Encyclopedia of Life tried to launch yesterday but was immediately crippled by unexpectedly large crowds of visitors. David Shorthouse writes in the EOL Blog (which does still work):
We’re too Popular!
David Shorthouse
February 26th, 2008
You may have noticed that the EOL site has been flaky at best since approximately 12 EST this afternoon. Although we are serving the site from a load balanced cluster of several machines, we are experiencing phenomenal loads.
I just churned through the web logs from web machines in this cluster and there were 5.8M hits in the span of 3 hours. Most of these happened within 1 hour. We were down (and continue to experience intermittent access) for a few hours, then flipped the machines back on. Since then, there were an additional 5.7M hits, totaling 11.5M hits since 9AM this morning and it is now 2:45PM here. Wow!
We are working hard to resolve the issue so stay tuned and please have patience! I’ll post updates here as the day progresses.
I haven’t gotten a chance to see the site yet. My sources told me a month ago that it was done and they were shock testing it. I’m sorry they didn’t have the network infrastructure to handle the massive reaction from the public. On the one hand, it is embarrassing to be caught unprepared like this. On the other hand, it is testimony to the public demand for this kind of information (although one wonders how many journalists it takes to crash a website).
On the positive side, I expect the kinks to be worked out in the next few days. Unlike a failed NASA mission, the show can and will go on. The data are all still there and lessons learned can be applied next time. However, EOL anticipates a total re-engineering and so should expect many more bumpy roads ahead. For example, imagine the possible problems when the site goes semantic and is dynamically drawing information from other sites which are not nearly as well funded (it isn’t clear to me how much of the current implementation is dynamic).
Rod Page admits he is intentionally hypercritical in his review. Much of what he calls for is already planned, though he is concerned at the ability of the team to deliver.
I think the first release of EOL should have, at a minimum, provided at least as much information that I can get from iSpecies and Wikipedia. Other projects, such as Freebase, have pre-populated their databases with content from Wikipedia and other sources. Why didn’t EOL? If the argument is that they want authenticated content, then this doesn’t wash. Their authenticated content is minimal, and waiting for authentication will, in my view, cripple EOL.
EOL’s web site has no mechanism for people to extract data (e.g., RSS feeds, microformats, links to RDF, etc.). It’s intended to be read by humans, not machines. This greatly diminishes its utility.
The real question is how much the issues I’ve raised are things which are easy to fix given time, or whether they reflect underlying problems with the way the project is conceived.
I would point out that yes, the EOL is intended for humans not machines.
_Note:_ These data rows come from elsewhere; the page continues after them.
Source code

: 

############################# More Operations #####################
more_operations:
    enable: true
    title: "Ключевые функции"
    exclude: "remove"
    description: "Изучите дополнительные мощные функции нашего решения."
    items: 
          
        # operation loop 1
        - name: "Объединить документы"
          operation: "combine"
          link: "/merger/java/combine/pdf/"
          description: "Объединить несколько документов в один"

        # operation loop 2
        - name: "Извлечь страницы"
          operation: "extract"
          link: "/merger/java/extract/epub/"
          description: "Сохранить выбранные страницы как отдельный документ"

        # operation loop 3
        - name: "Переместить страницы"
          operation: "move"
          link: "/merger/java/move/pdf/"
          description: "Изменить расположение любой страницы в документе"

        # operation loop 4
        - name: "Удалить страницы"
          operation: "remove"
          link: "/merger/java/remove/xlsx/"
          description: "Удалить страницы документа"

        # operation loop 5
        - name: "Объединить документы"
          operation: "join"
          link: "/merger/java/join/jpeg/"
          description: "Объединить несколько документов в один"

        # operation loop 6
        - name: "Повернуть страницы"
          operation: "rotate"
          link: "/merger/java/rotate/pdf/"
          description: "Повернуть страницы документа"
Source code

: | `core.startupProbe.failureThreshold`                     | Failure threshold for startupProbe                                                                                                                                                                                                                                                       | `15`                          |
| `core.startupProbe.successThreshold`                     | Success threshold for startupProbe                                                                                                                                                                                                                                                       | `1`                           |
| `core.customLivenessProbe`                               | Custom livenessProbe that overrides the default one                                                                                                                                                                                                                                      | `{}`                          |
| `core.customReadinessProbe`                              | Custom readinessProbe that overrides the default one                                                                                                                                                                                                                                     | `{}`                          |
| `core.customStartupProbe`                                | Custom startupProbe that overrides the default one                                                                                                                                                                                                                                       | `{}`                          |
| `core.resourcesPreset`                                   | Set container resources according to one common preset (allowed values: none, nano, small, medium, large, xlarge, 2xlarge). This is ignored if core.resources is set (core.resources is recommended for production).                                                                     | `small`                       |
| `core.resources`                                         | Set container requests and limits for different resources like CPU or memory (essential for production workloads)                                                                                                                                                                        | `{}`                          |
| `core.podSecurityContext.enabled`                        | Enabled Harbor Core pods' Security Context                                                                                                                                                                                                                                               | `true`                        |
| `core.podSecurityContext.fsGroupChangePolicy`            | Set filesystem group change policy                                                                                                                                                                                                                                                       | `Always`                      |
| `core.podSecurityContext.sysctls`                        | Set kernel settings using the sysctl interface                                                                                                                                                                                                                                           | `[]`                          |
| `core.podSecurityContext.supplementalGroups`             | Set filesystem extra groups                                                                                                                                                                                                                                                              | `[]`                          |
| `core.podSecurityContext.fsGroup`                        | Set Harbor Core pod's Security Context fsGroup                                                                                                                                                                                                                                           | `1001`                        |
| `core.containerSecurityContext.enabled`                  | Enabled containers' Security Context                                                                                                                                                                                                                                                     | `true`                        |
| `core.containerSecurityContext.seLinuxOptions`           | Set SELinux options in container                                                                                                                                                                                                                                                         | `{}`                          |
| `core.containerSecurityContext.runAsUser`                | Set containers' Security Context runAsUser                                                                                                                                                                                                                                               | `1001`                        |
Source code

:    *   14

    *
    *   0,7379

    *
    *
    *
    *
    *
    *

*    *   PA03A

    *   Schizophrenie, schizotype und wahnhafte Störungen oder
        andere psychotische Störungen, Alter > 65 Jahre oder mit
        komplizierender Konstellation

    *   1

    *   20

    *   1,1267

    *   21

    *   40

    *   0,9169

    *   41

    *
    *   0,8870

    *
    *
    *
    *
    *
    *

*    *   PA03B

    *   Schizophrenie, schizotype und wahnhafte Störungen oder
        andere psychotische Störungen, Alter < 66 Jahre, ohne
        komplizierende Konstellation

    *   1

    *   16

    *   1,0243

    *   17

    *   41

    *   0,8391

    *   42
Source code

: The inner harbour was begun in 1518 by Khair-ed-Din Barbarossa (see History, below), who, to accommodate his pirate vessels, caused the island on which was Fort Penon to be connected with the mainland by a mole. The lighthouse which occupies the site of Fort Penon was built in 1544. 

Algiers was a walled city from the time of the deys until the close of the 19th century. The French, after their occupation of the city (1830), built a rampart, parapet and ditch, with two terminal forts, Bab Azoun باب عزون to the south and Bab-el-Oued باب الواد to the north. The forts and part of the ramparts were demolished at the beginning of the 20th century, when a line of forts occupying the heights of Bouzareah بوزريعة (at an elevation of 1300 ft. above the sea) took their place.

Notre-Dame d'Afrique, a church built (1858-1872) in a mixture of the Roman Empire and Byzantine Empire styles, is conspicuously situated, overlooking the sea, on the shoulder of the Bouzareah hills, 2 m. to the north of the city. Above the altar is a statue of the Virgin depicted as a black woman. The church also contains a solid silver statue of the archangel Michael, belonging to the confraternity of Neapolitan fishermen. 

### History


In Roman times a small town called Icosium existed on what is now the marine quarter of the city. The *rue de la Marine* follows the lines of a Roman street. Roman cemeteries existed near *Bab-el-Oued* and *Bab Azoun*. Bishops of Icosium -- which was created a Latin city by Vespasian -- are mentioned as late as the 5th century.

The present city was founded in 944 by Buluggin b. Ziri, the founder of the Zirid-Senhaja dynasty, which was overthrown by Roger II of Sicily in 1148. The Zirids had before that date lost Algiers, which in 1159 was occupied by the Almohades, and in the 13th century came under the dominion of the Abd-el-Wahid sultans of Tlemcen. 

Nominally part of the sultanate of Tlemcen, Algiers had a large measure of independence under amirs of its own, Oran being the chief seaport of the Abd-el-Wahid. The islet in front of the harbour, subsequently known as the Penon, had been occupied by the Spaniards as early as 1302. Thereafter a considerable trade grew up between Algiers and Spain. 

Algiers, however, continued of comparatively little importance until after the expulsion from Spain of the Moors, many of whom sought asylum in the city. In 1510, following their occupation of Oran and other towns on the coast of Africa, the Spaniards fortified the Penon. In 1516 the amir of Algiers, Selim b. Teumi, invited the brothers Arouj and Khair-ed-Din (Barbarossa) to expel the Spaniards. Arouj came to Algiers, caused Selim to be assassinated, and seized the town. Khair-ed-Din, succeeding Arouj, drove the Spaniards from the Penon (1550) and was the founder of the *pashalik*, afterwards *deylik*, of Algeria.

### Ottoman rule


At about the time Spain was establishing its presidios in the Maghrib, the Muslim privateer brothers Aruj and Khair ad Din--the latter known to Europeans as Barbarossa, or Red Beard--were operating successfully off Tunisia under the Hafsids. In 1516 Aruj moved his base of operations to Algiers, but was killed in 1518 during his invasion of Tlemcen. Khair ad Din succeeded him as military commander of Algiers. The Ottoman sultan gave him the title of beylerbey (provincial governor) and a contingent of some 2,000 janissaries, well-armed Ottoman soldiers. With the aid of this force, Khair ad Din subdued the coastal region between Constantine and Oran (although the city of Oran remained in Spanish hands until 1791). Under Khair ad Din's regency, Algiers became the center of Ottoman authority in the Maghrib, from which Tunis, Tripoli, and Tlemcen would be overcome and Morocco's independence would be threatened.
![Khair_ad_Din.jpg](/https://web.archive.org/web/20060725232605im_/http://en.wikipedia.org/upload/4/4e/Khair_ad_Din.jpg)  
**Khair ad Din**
The original sources from which the data come ought to be machine readable in the first place in order for EOL to get the data. That will be a huge challenge in itself, and a place where EOL can help. EOL eventually will be generating RDF, which itself is not difficult if you know how you want it to look. And then data harvesters will have to sort out which source is the best when the same data appear in multiple places.
Carl Zimmer, who wrote the New York Times blurb, sounds much more optimistic in his blog entry.
I would not be surprised that the interests of communities within biology drive a lot of the growth of the encyclopedia. If the kinks are worked out, it could be a tool that a group of people interested in, say, orchids, could use to store and study their data. Seen that way, it wouldn’t have to hit all 1.8 million species pages to achieve something important.
I could not agree more. The challenge, as I’ve stated before, is engaging those communities and providing tools (perhaps more than just one option!) so that they can not only easily create and moderate the content, but get some payback from it themselves. They don’t need to be on board with the EOL directly, but be producing content that plays nicely with EOL. Note that I have a vested interest. All of the projects I know have a hard time getting their communities on board, and they all have distinct aims and system architectures. We are all poised to see how we can funnel our efforts toward EOL without bankrupting ourselves. Can we use EOL to leverage success on our projects? It isn’t going to be easy, or cheap.
I do notice that the blog contains several observations I could get onto the semantic web by making SPOTs for them. For example, YouTube videos of honey badgers making tools in India, assisted by honeyguides, and allegedly causing problems in Basra, Iraq. Because these are very far removed from the original sources and have poor locality data, they are low quality observations. However, for demonstration purposes, they might be useful.